Yes, even if that means Detroit.
It now seems like a secondary cottage industry for pundits and commenters now exists to complain about the volume of bowls. More noise that eventually sounds like so much static.
I’ve long since stopped being bothered by the whole issue of bowls and the overwhelming volume. People show up to them. We watch them. The beat goes on.
Even when it comes to Pitt, given their 6-6 record — again. I’m at a point where I can’t get worked up over where they Panthers go for their bowl. At least they are going. At least they get the extra practices.
It’s not like Pitt deserves some nice bowl game after their regular season performances. In fact most of the outrage the last couple of years has been that teams just as undeserving have gotten incrementally better bowl bids. To the point where there is resentment at not getting the “Beef O’Brady Bowl” or something like that. And of course, repeated visits to Birmingham.
With that out of the way, I’m not concerned at the slightest possibility that Pitt gets left out of the bowls because there might actually be more qualified teams than bowls.
Pitt’s going. It won’t be a great bowl, but they are going.
Even as things stand, it seems unlikely that Pitt will get one of the ACC’s bowl spots. The league has a rule that bowls selecting may not reach more than one win down in conference standings.

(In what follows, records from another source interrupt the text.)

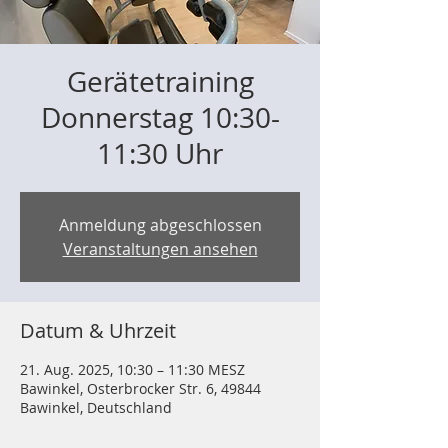
Gerätetraining
Donnerstag 10:30-
11:30 Uhr
Anmeldung abgeschlossen
Veranstaltungen ansehen
Datum & Uhrzeit
21. Aug. 2025, 10:30 – 11:30 MESZ
Bawinkel, Osterbrocker Str. 6, 49844
Bawinkel, Deutschland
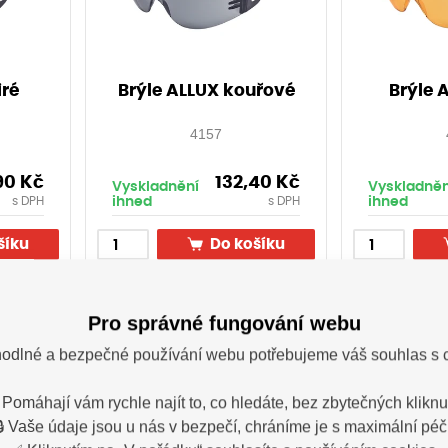
iré
Brýle ALLUX kouřové
Brýle 
4157
,90
Kč
132,40
Kč
Vyskladnění
Vyskladněn
ihned
ihned
s DPH
s DPH
šíku
Do košíku
Pro správné fungování webu
odlné a bezpečné používání webu potřebujeme váš souhlas s 
 Pomáhají vám rychle najít to, co hledáte, bez zbytečných kliknut
🔒 Vaše údaje jsou u nás v bezpečí, chráníme je s maximální péčí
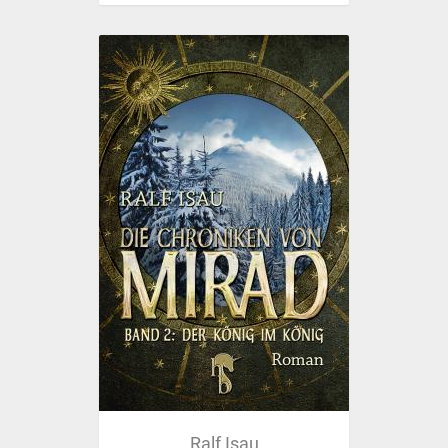
Ralf Isau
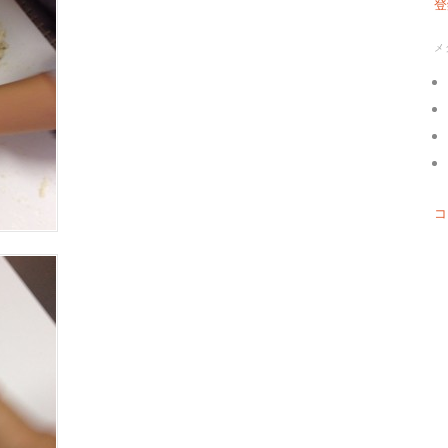
登
メ
コ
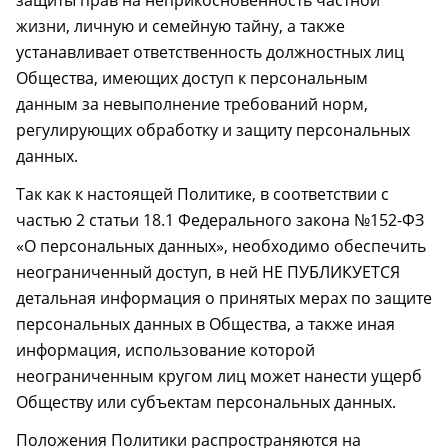
защиты прав на неприкосновенность частной
жизни, личную и семейную тайну, а также
устанавливает ответственность должностных лиц
Общества, имеющих доступ к персональным
данным за невыполнение требований норм,
регулирующих обработку и защиту персональных
данных.
Так как к настоящей Политике, в соответствии с
частью 2 статьи 18.1 Федерального закона №152-ФЗ
«О персональных данных», необходимо обеспечить
неограниченный доступ, в ней НЕ ПУБЛИКУЕТСЯ
детальная информация о принятых мерах по защите
персональных данных в Общества, а также иная
информация, использование которой
неограниченным кругом лиц может нанести ущерб
Обществу или субъектам персональных данных.
Положения Политики распространяются на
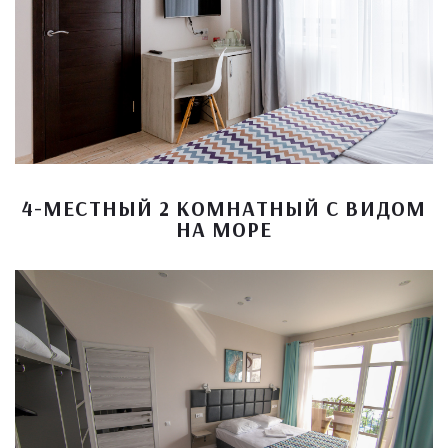
4-МЕСТНЫЙ 2 КОМНАТНЫЙ С ВИДОМ
НА МОРЕ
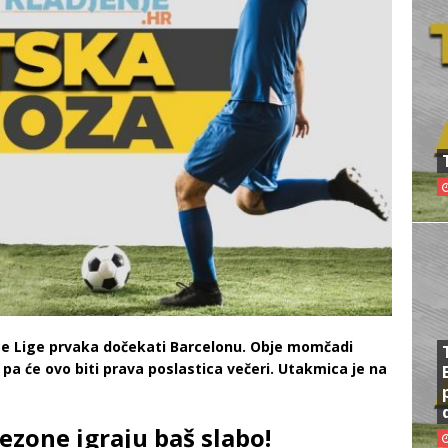
ze Lige prvaka dočekati Barcelonu. Obje momčadi
 pa će ovo biti prava poslastica večeri. Utakmica je na
ezone igraju baš slabo!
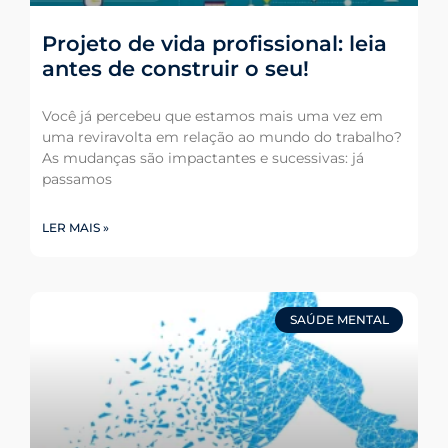
Projeto de vida profissional: leia
antes de construir o seu!
Você já percebeu que estamos mais uma vez em
uma reviravolta em relação ao mundo do trabalho?
As mudanças são impactantes e sucessivas: já
passamos
LER MAIS »
SAÚDE MENTAL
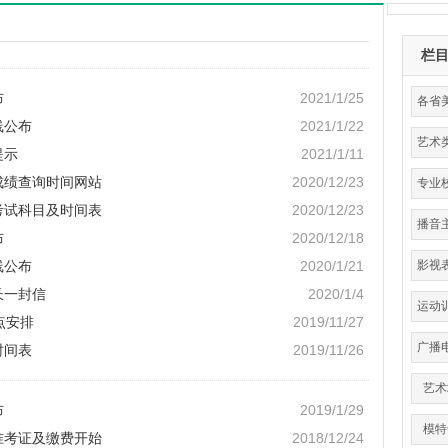
栏
布
2021/1/25
各省
线公布
2021/1/22
艺术
提示
2021/1/11
分
成绩查询时间网站
2020/12/23
专业
考试科目及时间表
2020/12/23
播音
布
2020/12/18
线公布
2020/1/21
影视
长一封信
2020/1/4
运动
点安排
2019/11/27
育
广播
时间表
2019/11/26
艺术
布
2019/1/29
模特
准考证及缴费开始
2018/12/24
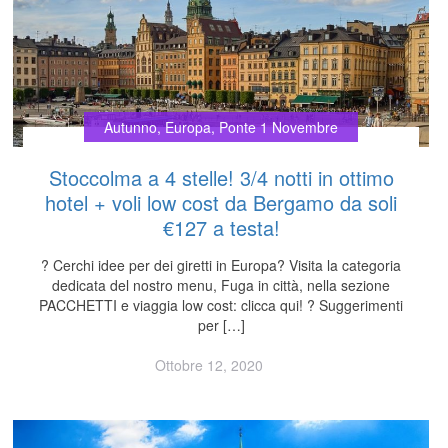
Autunno
,
Europa
,
Ponte 1 Novembre
Stoccolma a 4 stelle! 3/4 notti in ottimo
hotel + voli low cost da Bergamo da soli
€127 a testa!
? Cerchi idee per dei giretti in Europa? Visita la categoria
dedicata del nostro menu, Fuga in città, nella sezione
PACCHETTI e viaggia low cost: clicca qui! ? Suggerimenti
per […]
Ottobre 12, 2020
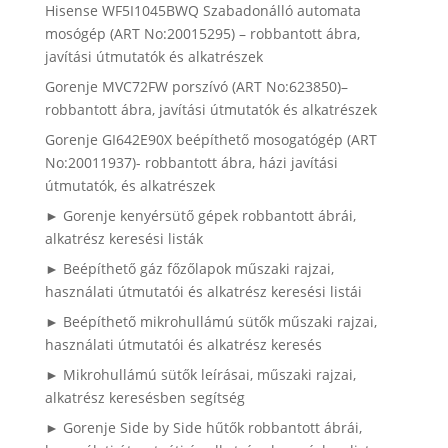
Hisense WF5I1045BWQ Szabadonálló automata
mosógép (ART No:20015295) – robbantott ábra,
javítási útmutatók és alkatrészek
Gorenje MVC72FW porszívó (ART No:623850)–
robbantott ábra, javítási útmutatók és alkatrészek
Gorenje GI642E90X beépíthető mosogatógép (ART
No:20011937)- robbantott ábra, házi javítási
útmutatók, és alkatrészek
► Gorenje kenyérsütő gépek robbantott ábrái,
alkatrész keresési listák
► Beépíthető gáz főzőlapok műszaki rajzai,
használati útmutatói és alkatrész keresési listái
► Beépíthető mikrohullámú sütők műszaki rajzai,
használati útmutatói és alkatrész keresés
► Mikrohullámú sütők leírásai, műszaki rajzai,
alkatrész keresésben segítség
► Gorenje Side by Side hűtők robbantott ábrái,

For example, at 3-5, Pitt could be picked ahead of any 4-4 teams, but not any 5-3 teams.
Because of this rule, the Panthers can be selected no higher than seventh in the bowl selection, and geographic placements of other teams (for instance, North Carolina going to the Belk Bowl in Charlotte, N.C.) make it likely that they will be searching for a non-ACC bowl spot.
The final ACC pick is the Military Bowl in Annapolis, Md., but executive director Steve Beck told The Washington Post this week that if faced with the likely choice between Pitt, Maryland and Syracuse, the bowl likely would go with the Terrapins.
Most projections have the Panthers going to the Little Caesar’s Bowl Dec. 26 in Detroit. The bowl will not be able to fill its Big Ten spot, and executive director Ken Hoffman said he expects Pitt and Syracuse to be the teams still available after the ACC’s selection process.
A bowl game in Dallas is also a possibility.